Question écrite le 1er septembre 1979
Par M. Louis Besson
Au sujet des associations d'étrangers


 M. Louis Besson appelle l'attention de M. Le ministre de l'intérieur sur la nécessité de libéraliser les textes d'application de l'article 26 de la loi du 1er juillet 1901 fixant le régime juridique des associations privées. Selon les termes de l'article 26 en cause sont réputées associations étrangères les groupements ayant leur siège à l'étranger ou dirigés en fait par des étrangers, ce qui est normal, mais également ceux ayant "soit des administrateurs étrangers, soit au moins un quart de membres étrangers". Dans la pratique, les textes d'application ont retenu que le fait d'avoir ne serait-ce qu'un seul étranger dans un conseil d'administration entraînait, pour le groupement correspondant, la qualité d'association étrangère. Or la loi stipulait bien administrateurs étrangers au pluriel, ce qui pouvait laisser aux textes d'application le soin d'en fixer le pourcentage plafond. Il ne semble pas que la sécurité du pays puisse justifier de nos jours des dispositions aussi rigoureuses, notamment compte tenu du  développement des échanges, en particulier culturels, avec les pays européens dont nous sommes les associés. Il lui demande, en conséquence, s'il ne pourrait pas envisager de modifier les textes en cause en admettant que demeurent associations françaises les groupements ayant leur siège en France et ne comptant pas plus d'un quart d'administrateurs étrangers.
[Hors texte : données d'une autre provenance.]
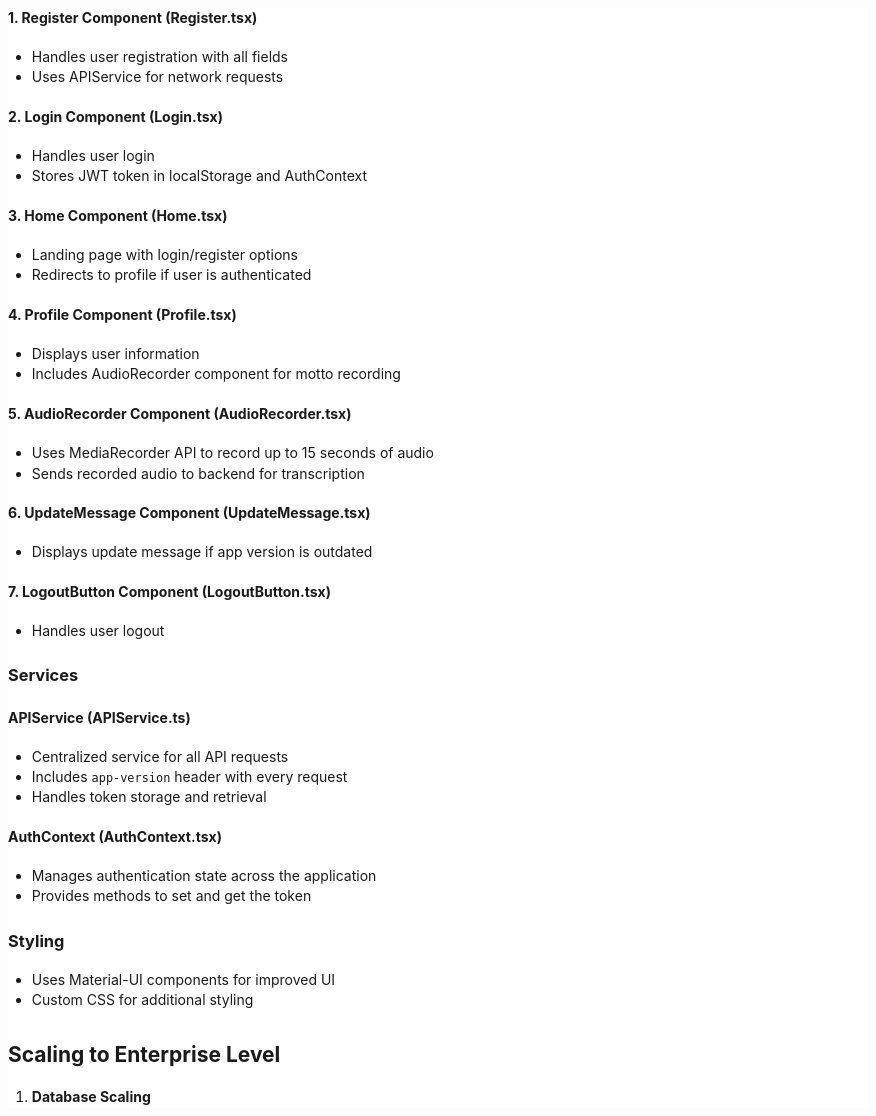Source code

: #### 1. Register Component (Register.tsx)

- Handles user registration with all fields
- Uses APIService for network requests

#### 2. Login Component (Login.tsx)

- Handles user login
- Stores JWT token in localStorage and AuthContext

#### 3. Home Component (Home.tsx)

- Landing page with login/register options
- Redirects to profile if user is authenticated

#### 4. Profile Component (Profile.tsx)

- Displays user information
- Includes AudioRecorder component for motto recording

#### 5. AudioRecorder Component (AudioRecorder.tsx)

- Uses MediaRecorder API to record up to 15 seconds of audio
- Sends recorded audio to backend for transcription

#### 6. UpdateMessage Component (UpdateMessage.tsx)

- Displays update message if app version is outdated

#### 7. LogoutButton Component (LogoutButton.tsx)

- Handles user logout

### Services

#### APIService (APIService.ts)

- Centralized service for all API requests
- Includes `app-version` header with every request
- Handles token storage and retrieval

#### AuthContext (AuthContext.tsx)

- Manages authentication state across the application
- Provides methods to set and get the token

### Styling

- Uses Material-UI components for improved UI
- Custom CSS for additional styling

## Scaling to Enterprise Level

1. **Database Scaling**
Réponse le 13 octobre 1979
Une association qui compte parmi les membres de son conseil d'administration un étranger devient une personne morale étrangère, régie par les dispositions de l'article 26 de la loi du 1er juillet 1901 selon lequel : " sont réputées associations étrangères, quelle que soit la forme sous laquelle ils peuvent éventuellement se dissimuler, les groupements présentant les caractéristiques d'une association, qui ayant leur siège à l'étranger, ou qui ayant leur siège en France, sont dirigés en fait par des étrangers, ou bien ont soit des administrateurs étrangers soit un quart de leurs membres étrangers". L'argument a contrario qui pourrait être tiré de l'emploi du pluriel " des administrateurs étrangers" ne saurait être retenu car cette expression se rattache grammaticalement aux mots" groupements" eux-mêmes au pluriel. Aussi le Conseil d'État, statuant au contentieux, a rejeté, dans un arrêt du 1er avril 1952, le recours intenté par un citoyen belge contre une décision soumettant au régime des associations étrangères l'"association interprofessionnelle des centres médicaux et sociaux de la région parisienne" en raison de sa présence au bureau de ce groupement. Cependant, les dispositions légales en vigueur ne constituent nullement un obstacle à de nombreuses associations étrangères dans des conditions analogues aux groupements français, puisqu'une fois autorisées elles possèdent la même capacité juridique que ces derniers. Par ailleurs, le ministre de l'intérieur autorise assez souvent un, voir plusieurs membre étrangers, à siéger au conseil d'administration d'associations françaises dignes d'intérêt : associations culturelles, sociales, sportives, sans que pour ce fait elles deviennent alors étrangères. Dans ces conditions, il n'est nullement envisagé de modifier le titre IV de la loi du 1er juillet 1901.

Le ministre remplace le droit pour tous par le passe-droit, le copinage, .... IL faudra attendre encore deux ans pour que cela cesse.